-- Opening Marker --

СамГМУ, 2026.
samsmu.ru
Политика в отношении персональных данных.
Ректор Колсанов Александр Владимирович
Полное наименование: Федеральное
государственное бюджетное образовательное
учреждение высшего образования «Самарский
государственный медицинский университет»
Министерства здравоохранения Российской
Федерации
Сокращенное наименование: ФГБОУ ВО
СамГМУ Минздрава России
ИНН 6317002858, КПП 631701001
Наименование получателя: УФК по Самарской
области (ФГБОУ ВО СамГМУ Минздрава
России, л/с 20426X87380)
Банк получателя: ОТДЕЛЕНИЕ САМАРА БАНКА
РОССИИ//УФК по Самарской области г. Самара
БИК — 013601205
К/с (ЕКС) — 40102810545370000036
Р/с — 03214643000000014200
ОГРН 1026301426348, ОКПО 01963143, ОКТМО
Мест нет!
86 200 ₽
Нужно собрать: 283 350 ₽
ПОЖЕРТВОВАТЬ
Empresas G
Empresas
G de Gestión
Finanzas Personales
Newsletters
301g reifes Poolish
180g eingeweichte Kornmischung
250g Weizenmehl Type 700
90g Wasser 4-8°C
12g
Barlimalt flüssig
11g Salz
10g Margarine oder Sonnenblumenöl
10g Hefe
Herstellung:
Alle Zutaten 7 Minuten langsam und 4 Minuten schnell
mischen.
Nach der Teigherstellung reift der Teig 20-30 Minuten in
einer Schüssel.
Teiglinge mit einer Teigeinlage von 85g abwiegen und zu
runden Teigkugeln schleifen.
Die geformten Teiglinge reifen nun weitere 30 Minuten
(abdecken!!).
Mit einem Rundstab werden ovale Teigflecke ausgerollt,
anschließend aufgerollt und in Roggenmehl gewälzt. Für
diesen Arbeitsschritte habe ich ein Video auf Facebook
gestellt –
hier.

-- Closing Marker --

> Work item
Everything in the listing needs to be duplicated exactly, line for line.

> Answer section
СамГМУ, 2026.
samsmu.ru
Политика в отношении персональных данных.
Ректор Колсанов Александр Владимирович
Полное наименование: Федеральное
государственное бюджетное образовательное
учреждение высшего образования «Самарский
государственный медицинский университет»
Министерства здравоохранения Российской
Федерации
Сокращенное наименование: ФГБОУ ВО
СамГМУ Минздрава России
ИНН 6317002858, КПП 631701001
Наименование получателя: УФК по Самарской
области (ФГБОУ ВО СамГМУ Минздрава
России, л/с 20426X87380)
Банк получателя: ОТДЕЛЕНИЕ САМАРА БАНКА
РОССИИ//УФК по Самарской области г. Самара
БИК — 013601205
К/с (ЕКС) — 40102810545370000036
Р/с — 03214643000000014200
ОГРН 1026301426348, ОКПО 01963143, ОКТМО
Мест нет!
86 200 ₽
Нужно собрать: 283 350 ₽
ПОЖЕРТВОВАТЬ
Empresas G
Empresas
G de Gestión
Finanzas Personales
Newsletters
301g reifes Poolish
180g eingeweichte Kornmischung
250g Weizenmehl Type 700
90g Wasser 4-8°C
12g
Barlimalt flüssig
11g Salz
10g Margarine oder Sonnenblumenöl
10g Hefe
Herstellung:
Alle Zutaten 7 Minuten langsam und 4 Minuten schnell
mischen.
Nach der Teigherstellung reift der Teig 20-30 Minuten in
einer Schüssel.
Teiglinge mit einer Teigeinlage von 85g abwiegen und zu
runden Teigkugeln schleifen.
Die geformten Teiglinge reifen nun weitere 30 Minuten
(abdecken!!).
Mit einem Rundstab werden ovale Teigflecke ausgerollt,
anschließend aufgerollt und in Roggenmehl gewälzt. Für
diesen Arbeitsschritte habe ich ein Video auf Facebook
gestellt –
hier.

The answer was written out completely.